*Exercise goal:* Set the records down again in full, with every word kept.

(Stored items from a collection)
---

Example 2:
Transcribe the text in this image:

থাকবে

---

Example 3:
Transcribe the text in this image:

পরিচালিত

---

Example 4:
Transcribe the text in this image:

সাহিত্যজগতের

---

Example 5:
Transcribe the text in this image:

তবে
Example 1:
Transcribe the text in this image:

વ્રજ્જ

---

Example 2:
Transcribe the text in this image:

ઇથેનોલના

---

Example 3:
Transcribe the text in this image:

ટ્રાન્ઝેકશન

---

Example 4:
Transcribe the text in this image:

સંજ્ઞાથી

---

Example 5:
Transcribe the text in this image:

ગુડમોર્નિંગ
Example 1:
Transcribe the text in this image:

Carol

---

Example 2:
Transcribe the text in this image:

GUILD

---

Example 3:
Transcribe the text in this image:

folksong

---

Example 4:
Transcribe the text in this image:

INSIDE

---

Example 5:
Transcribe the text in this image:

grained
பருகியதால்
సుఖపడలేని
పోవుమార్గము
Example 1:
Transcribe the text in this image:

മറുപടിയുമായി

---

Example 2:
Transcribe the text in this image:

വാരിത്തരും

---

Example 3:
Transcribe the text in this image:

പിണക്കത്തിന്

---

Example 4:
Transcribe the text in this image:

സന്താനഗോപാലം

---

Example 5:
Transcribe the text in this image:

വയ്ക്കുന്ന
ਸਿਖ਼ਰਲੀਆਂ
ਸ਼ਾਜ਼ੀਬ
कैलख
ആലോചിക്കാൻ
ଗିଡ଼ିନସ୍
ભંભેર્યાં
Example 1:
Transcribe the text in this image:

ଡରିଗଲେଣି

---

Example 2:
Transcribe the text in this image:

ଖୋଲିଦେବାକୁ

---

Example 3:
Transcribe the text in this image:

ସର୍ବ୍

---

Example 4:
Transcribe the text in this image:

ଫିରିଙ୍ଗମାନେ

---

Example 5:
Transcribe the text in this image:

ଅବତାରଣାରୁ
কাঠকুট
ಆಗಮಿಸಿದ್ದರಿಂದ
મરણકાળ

*Completed exercise:*
---

Example 2:
Transcribe the text in this image:

থাকবে

---

Example 3:
Transcribe the text in this image:

পরিচালিত

---

Example 4:
Transcribe the text in this image:

সাহিত্যজগতের

---

Example 5:
Transcribe the text in this image:

তবে
Example 1:
Transcribe the text in this image:

વ્રજ્જ

---

Example 2:
Transcribe the text in this image:

ઇથેનોલના

---

Example 3:
Transcribe the text in this image:

ટ્રાન્ઝેકશન

---

Example 4:
Transcribe the text in this image:

સંજ્ઞાથી

---

Example 5:
Transcribe the text in this image:

ગુડમોર્નિંગ
Example 1:
Transcribe the text in this image:

Carol

---

Example 2:
Transcribe the text in this image:

GUILD

---

Example 3:
Transcribe the text in this image:

folksong

---

Example 4:
Transcribe the text in this image:

INSIDE

---

Example 5:
Transcribe the text in this image:

grained
பருகியதால்
సుఖపడలేని
పోవుమార్గము
Example 1:
Transcribe the text in this image:

മറുപടിയുമായി

---

Example 2:
Transcribe the text in this image:

വാരിത്തരും

---

Example 3:
Transcribe the text in this image:

പിണക്കത്തിന്

---

Example 4:
Transcribe the text in this image:

സന്താനഗോപാലം

---

Example 5:
Transcribe the text in this image:

വയ്ക്കുന്ന
ਸਿਖ਼ਰਲੀਆਂ
ਸ਼ਾਜ਼ੀਬ
कैलख
ആലോചിക്കാൻ
ଗିଡ଼ିନସ୍
ભંભેર્યાં
Example 1:
Transcribe the text in this image:

ଡରିଗଲେଣି

---

Example 2:
Transcribe the text in this image:

ଖୋଲିଦେବାକୁ

---

Example 3:
Transcribe the text in this image:

ସର୍ବ୍

---

Example 4:
Transcribe the text in this image:

ଫିରିଙ୍ଗମାନେ

---

Example 5:
Transcribe the text in this image:

ଅବତାରଣାରୁ
কাঠকুট
ಆಗಮಿಸಿದ್ದರಿಂದ
મરણકાળ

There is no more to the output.